Similarly, I have to be a Woman Who Eats Vegetables, and not just a fat woman who is eating a salad to lose weight but really wants to binge on candy bars. Some people say it's "thinking like a thin person" which may be true. If I *am* a thin person someday, I cannot keep thinking like a fat person or I will gain back the weight.

Yeah. It's true. Vigilance can't be slackened, and that's especially true with thought patterns and ways of perceiving oneself and one's life and one's mission. I know it.

I was .2 lbs from losing all that I had regained after the August challenge. I was at 270.4 a few days back, and my challenge weigh-in on September 1st was 270.2. So close to cracking into the 260's.

Well, the last four days have had me binge twice at night (and I have a lot of zits the last week, so I'm thinking this is a hormonal bit of craziness). Today, I was awakened by a BOOM! 2 hours after going to bed. Turns out it was a police team blowing up the door of a neighbor behind us (across the alley on a street that's one block away from City Hall and the police station, for pete's sake).
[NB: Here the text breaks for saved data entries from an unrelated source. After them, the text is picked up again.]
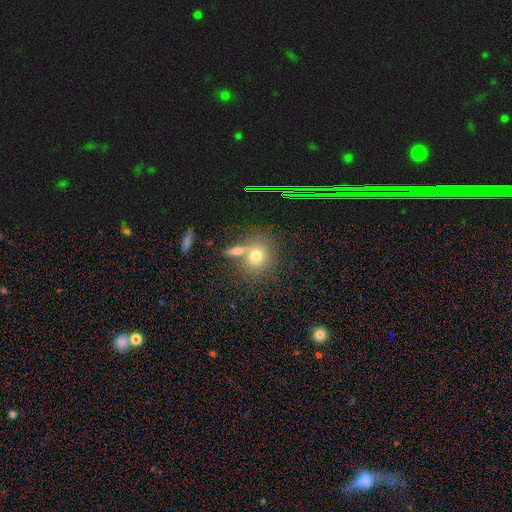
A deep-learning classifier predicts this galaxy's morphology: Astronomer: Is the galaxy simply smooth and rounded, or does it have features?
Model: smooth — 71%.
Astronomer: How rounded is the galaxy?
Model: round — 76%.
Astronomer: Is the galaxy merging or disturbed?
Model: none — 54% (runner-up: merger, 32%).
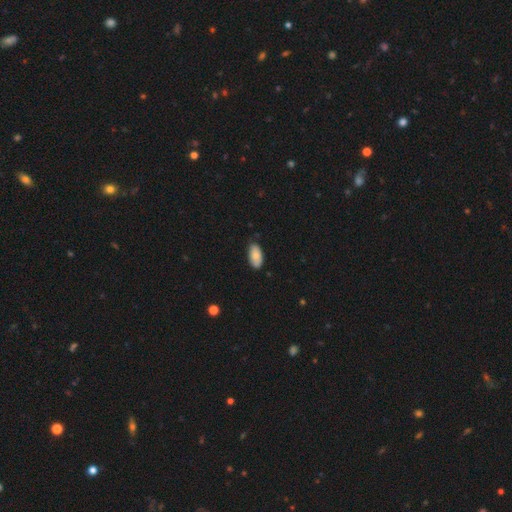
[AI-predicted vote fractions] A smooth galaxy with no disk features (77%) that is in between round and cigar-shaped (94%). Merging: none (80%).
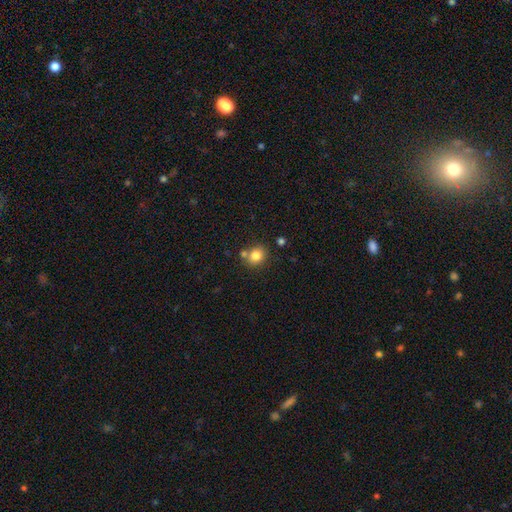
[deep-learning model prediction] Smooth or featured? smooth (81%)
How rounded? round (71%)
Merging? none (67%)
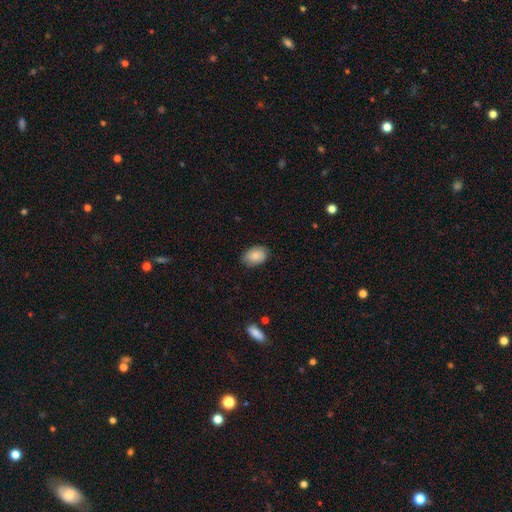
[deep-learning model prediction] The model was most divided on "merging": none: 79%, minor disturbance: 17%, major disturbance: 3%, merger: 1%. More confident: smooth or featured — smooth (85%); how rounded — in between (82%).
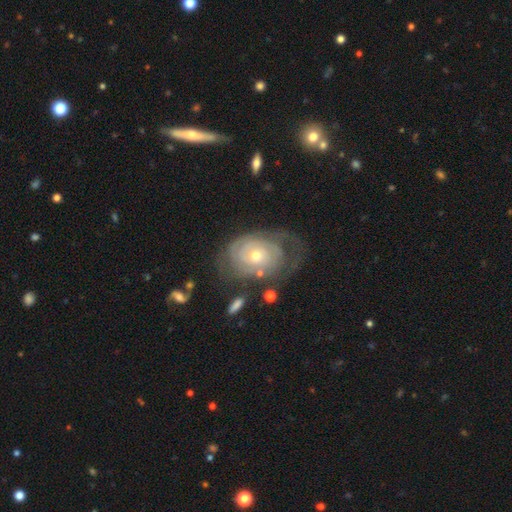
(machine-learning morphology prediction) type=featured or disk (78%); edge-on=no (96%); bar=no (82%); spiral arms=yes (83%); winding=tight (74%); arm count=can't tell (48%); bulge=small (51%); merging=none (52%).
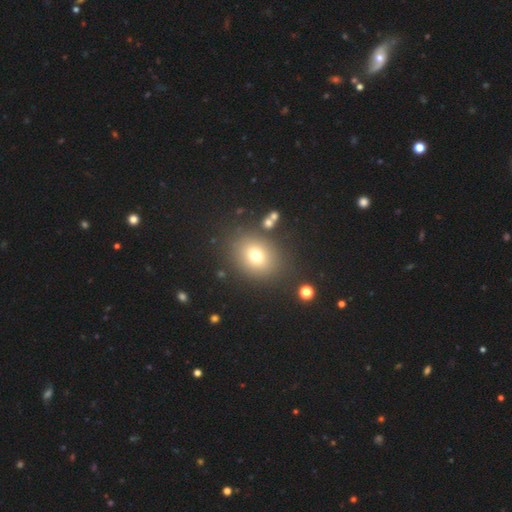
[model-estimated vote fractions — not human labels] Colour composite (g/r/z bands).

C4 on the door. He was dealing drugs.

The BOOM! woke up hubby and me and our neighbors. I peeked out and saw a flak-dressed cop with helmet and I went right back inside and took cover. Later on, I asked the policemen watching the alley if hubby could get the car out and go to work. They said sure, all's safe.


The neighborhood used to be so peaceful, safe, and full of really nice people. You could walk at night.

No more.

So, I ended up not getting rest (who could sleep with all the adrenaline) and I didn't eat (tried to nap before Pilates). As a result, my workout suffered. No food and no rest= rather sucky muscular effort.
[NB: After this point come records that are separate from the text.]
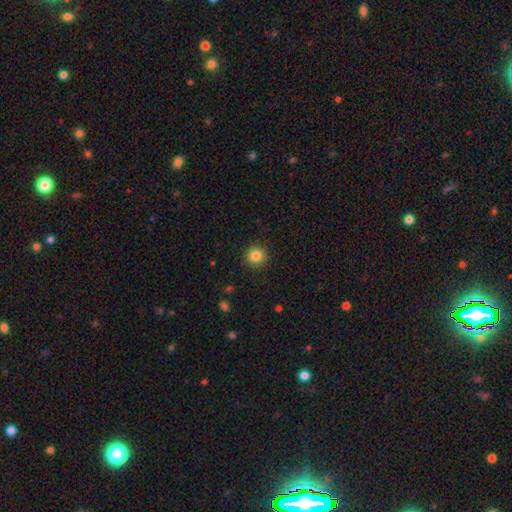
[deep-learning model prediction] Morphology: type=smooth (84%); roundness=round (94%); merging=none (92%).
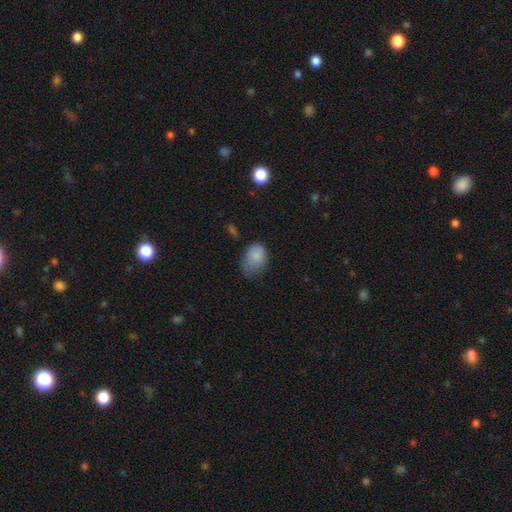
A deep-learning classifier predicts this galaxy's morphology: Smooth or featured?
  - smooth: 84% *
  - star or artifact: 9%
  - featured or disk: 7%
How rounded?
  - in between: 79% *
  - round: 20%
  - cigar-shaped: 1%
Merging?
  - none: 42% *
  - minor disturbance: 41%
  - major disturbance: 15%
  - merger: 2%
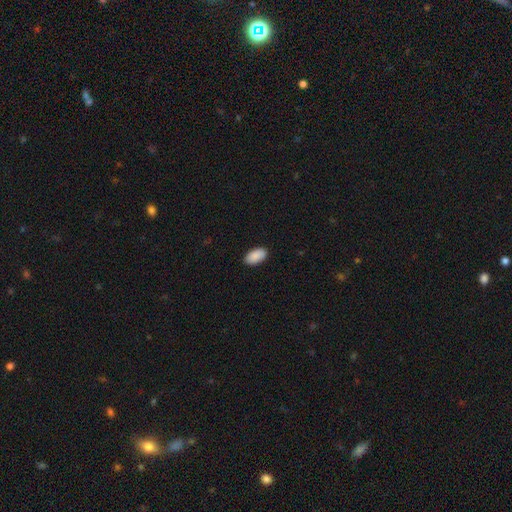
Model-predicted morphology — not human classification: Smooth or featured? Predicted: smooth (p=0.91). How rounded? Predicted: in between (p=0.95). Merging? Predicted: none (p=0.89).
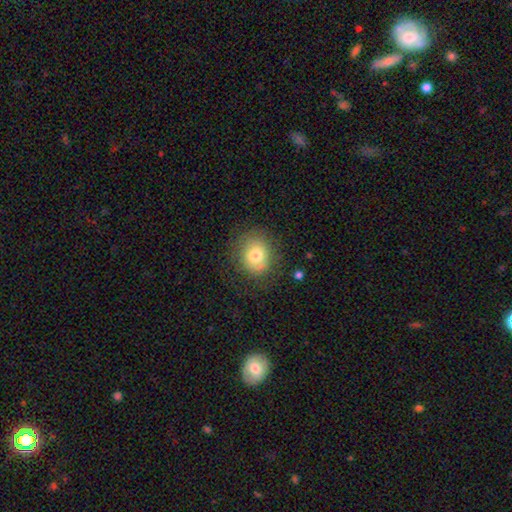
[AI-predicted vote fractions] A smooth galaxy with no disk features (73%) that is round (70%).

Vote fractions:
- Smooth or featured? smooth: 73% / featured or disk: 17% / star or artifact: 10%
- How rounded? round: 70% / in between: 29% / cigar-shaped: 1%
- Merging? none: 76% / minor disturbance: 15% / major disturbance: 7% / merger: 1%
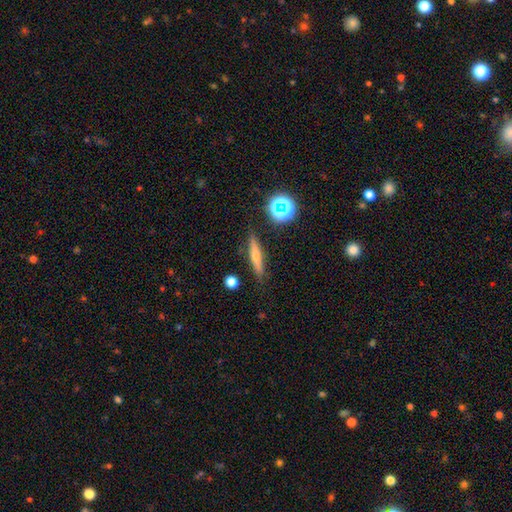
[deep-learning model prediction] A smooth galaxy with no disk features (49%). Merging: none (86%).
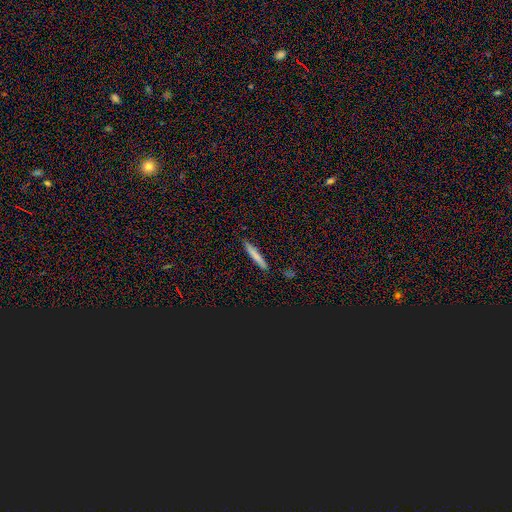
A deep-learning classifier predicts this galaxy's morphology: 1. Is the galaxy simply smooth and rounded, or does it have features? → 77% smooth, 16% featured or disk, 7% star or artifact.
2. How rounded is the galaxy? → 95% cigar-shaped, 4% in between, 1% round.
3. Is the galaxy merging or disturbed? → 88% none, 9% minor disturbance, 2% major disturbance, 2% merger.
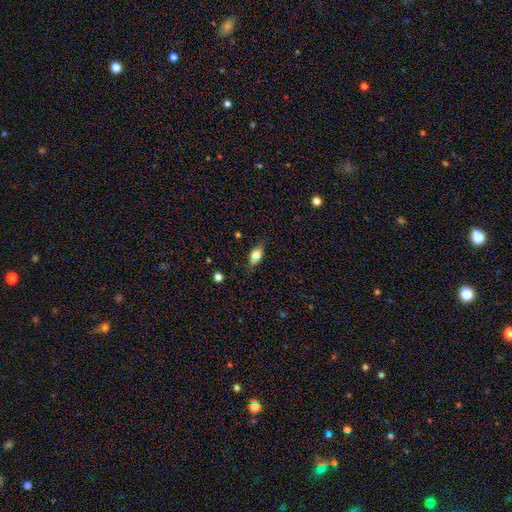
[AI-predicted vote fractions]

I was tempted to stress binge, but I went and bought a skim milk latte and a chicken and brown rice with salsa bowl for ..er..brunch? I visited the market for fruits and veggies. I just need to get my mental mojo going for dinner.

Point being, I'm trying to think like Lyn suggests---I'm a woman who doesn't emotionally binge. I'm a woman who eats lots of fruits and veggies. I'm a woman who chooses better take-out meals. I'm a woman who loves to exercise. I'm a woman who learns to cope with surprises and stressors.
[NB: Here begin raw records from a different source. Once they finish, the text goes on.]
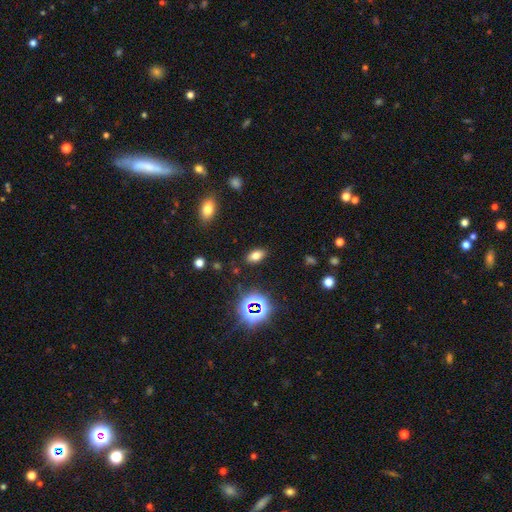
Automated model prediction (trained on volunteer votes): smooth_or_featured: smooth (p=0.69) [alt: star or artifact p=0.20]
how_rounded: in between (p=0.86) [alt: round p=0.08]
merging: none (p=0.87) [alt: minor disturbance p=0.09]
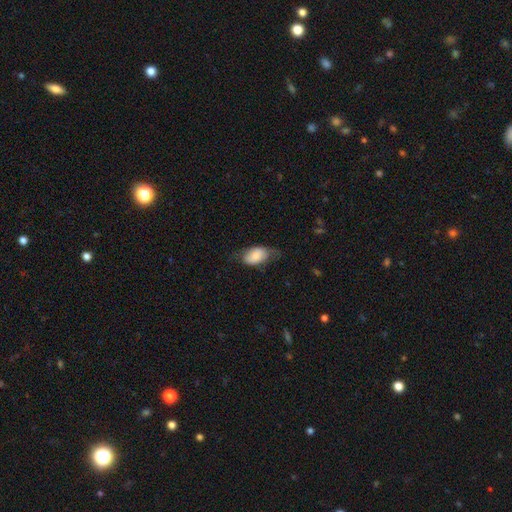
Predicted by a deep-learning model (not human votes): This is likely a smooth galaxy (72%). How rounded: clearly in between (90%). Merging: possibly none (51%).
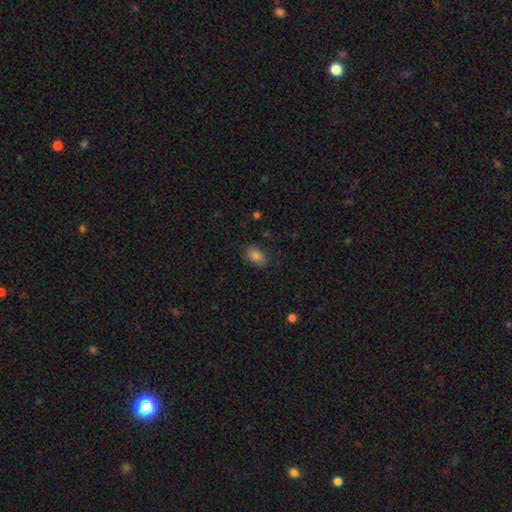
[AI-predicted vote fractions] smooth 84%, star or artifact 9%, featured or disk 8%. Down the decision tree: how rounded — in between (89%); merging — none (83%).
It's thinking comes first, and that leads to action.

We all have to become something new if we want to change and keep changing and hold on to the changes.

It's never gonna be simple. It's never gonna be easy.

And if you doubt that, go see how easy it is for champion fatfighters to regain. Visit some recent posts by Lyn and this week's posts by Jennette, who lost half her weight. We've seen the lovely and sweet Chubby Chick lose a chunk of adiposity and regain. It's hard. Hard. Hard.

But I also take heart when fatfighters don't give up, when they get back on the program and work harder to recapture lost ground.

Hooray! It's nice to have role models who are open, honest, and show that no one has to stay down. Or would that be stay UP, numbers-wise?

Happy Wednesday. Onward and DOWNWARD!


JC said...

Great post.

MizFit said...

such a good post.

I used to tell my clients that it is SIMPLE (just do xyz) but by no means easy to execute.

we can make the plan clear concise and easy to 'get' but theres no easy way to success.

just like you say.

xo xo


Lyn said...

Thanks. I am GLAD, oh so glad, that I am not alone in this, this time. I mean I am not glad people are struggling, but I am glad I am not sitting on the couch in a coma surrounded by heath bar wrappers because "I just can't lose weight." I am glad I have buddies like YOU.